Problem Statement
Most stock de-facto is non-voting either due to the low ownership percentage (which doesn’t move a needle), or due to the super-voting shares.
Asset managers may accumulate enough shares to vote meaningfully, but this voting is not necessarily in the best interests of their individual constituents.
But usually voting is just a formality, and the real voting is buying or selling stock.
Small shareholders have no say in management appointment or compensation.
Actually
On a bright side, those growth companies’ CEOs/execs with real votes (either via stock ownership or supervoting) are not abusing their rights and keep the cash compensation portion of their remuneration packages low or near zero.
The inability of major shareholders to replace the C-suite when things go terribly wrong in a firm can bury the company, so the CEO’s altruism is not the universal solution.
Super-Voting Stock benefits
Long-term outlook requires saying no to short-term pressures.

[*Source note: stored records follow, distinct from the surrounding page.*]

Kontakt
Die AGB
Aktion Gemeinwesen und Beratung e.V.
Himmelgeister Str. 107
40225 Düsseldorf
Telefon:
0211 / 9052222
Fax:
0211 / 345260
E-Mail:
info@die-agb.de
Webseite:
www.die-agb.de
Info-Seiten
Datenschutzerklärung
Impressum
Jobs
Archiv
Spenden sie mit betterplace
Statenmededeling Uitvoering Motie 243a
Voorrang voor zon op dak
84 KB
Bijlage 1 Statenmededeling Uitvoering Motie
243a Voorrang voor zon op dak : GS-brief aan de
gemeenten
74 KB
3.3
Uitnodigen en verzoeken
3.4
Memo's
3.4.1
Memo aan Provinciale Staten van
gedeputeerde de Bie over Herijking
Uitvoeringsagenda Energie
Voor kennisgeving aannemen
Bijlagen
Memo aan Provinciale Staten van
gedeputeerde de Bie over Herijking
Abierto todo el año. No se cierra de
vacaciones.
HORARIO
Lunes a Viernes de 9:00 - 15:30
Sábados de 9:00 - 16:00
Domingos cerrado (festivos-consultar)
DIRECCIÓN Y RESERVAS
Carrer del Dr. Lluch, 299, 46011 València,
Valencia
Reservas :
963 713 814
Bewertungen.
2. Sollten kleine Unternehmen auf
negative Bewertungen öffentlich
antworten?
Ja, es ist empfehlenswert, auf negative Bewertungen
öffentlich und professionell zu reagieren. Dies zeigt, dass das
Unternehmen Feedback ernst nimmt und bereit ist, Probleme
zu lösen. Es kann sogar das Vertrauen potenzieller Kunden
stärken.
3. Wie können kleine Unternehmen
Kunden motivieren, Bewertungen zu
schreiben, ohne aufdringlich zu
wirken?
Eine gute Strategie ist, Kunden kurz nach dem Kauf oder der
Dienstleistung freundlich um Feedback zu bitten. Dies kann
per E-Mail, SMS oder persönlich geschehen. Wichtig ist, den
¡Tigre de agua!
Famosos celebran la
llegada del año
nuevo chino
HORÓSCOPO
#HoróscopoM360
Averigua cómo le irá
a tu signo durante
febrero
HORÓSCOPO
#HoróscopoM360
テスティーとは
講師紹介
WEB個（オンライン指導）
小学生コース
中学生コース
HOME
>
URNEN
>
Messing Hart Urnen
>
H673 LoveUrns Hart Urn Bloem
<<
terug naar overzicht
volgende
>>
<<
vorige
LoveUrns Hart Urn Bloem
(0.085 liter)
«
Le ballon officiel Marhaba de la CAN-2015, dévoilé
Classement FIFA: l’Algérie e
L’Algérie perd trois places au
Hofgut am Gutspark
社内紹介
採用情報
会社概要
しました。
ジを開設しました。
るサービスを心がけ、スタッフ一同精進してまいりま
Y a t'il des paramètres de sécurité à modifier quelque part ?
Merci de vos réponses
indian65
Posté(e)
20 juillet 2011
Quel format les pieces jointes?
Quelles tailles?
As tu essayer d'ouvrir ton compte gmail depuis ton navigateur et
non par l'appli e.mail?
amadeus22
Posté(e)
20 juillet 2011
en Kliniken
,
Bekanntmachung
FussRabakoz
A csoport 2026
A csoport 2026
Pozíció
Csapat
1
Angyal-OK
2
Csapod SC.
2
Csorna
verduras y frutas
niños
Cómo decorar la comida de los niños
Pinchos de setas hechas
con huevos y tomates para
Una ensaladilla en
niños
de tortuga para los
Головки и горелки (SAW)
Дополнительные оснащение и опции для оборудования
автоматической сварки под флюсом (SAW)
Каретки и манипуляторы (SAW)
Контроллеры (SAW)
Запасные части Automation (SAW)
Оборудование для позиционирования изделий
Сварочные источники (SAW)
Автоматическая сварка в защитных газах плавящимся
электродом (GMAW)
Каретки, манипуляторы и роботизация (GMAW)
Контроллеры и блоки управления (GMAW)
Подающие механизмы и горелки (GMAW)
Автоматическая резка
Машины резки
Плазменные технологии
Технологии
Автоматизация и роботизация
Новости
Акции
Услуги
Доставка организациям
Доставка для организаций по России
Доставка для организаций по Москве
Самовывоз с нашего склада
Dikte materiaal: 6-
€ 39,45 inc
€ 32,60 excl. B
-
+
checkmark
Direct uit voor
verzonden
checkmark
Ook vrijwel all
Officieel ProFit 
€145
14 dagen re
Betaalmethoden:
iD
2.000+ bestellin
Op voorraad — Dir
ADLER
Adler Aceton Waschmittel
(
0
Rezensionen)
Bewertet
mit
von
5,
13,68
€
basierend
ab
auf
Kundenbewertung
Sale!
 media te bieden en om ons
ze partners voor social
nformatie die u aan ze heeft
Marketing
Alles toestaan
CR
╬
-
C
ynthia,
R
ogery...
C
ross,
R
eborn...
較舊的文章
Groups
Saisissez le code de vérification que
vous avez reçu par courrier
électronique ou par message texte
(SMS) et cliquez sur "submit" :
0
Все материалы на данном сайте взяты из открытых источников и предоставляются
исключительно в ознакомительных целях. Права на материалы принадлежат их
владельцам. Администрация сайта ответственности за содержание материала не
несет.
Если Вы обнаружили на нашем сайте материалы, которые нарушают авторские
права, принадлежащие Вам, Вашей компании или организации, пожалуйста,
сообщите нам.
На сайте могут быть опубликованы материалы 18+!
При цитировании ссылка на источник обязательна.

Protecting high risk tolerance when some Board members don’t share it. [MK: which is quite fascinating because it’s the Board’s job to set the company’s risk appetite and tolerance.]
Some managers have contrarian view of the future, and investors expect that median investors (including them) may misunderstand the strategy at the very wrong time.
Risk and Long-term Thinking
It’s not proven that investors have a shorter-term outlook than managers. Especially in startups VCs’s idea of maximizing the portfolio’s value is not necessarily the one of founders.
Risk tolerance should be managed by investors, not the firm. Buy/sell to the comfort point.
Being a contrarian (which is needed for reaching the monopoly status) requires making decisions that investors (via a Board) would try to reverse [MK: it’s a simplification of how shareholders can try interfering into the firm’s business, but let’s just roll with it.] So, a good working strategy is to observe, but NOT interfere.
It makes sense to investors to give CEOs more power of making very risky decisions, as CEOs are full-in, and investors can diversify. This is also due to the people having different expectations of future risks
Media businesses are known for having dual class share structure to maintain their “integrity” (leading to an echo chamber, for which subscribers happily pay) or to maintain the distribution channels composition and development.
Conclusions
Companies exist because their founders figured out something others didn’t understand.
Founder CEOs are better at building a future than explaining it.
Sometimes a looter CEO is better for shareholders than a risk-hungry CEO spending money on bad initiatives.
Voting is a ritual legitimizing the outcome, but individual vote is all but meaningless.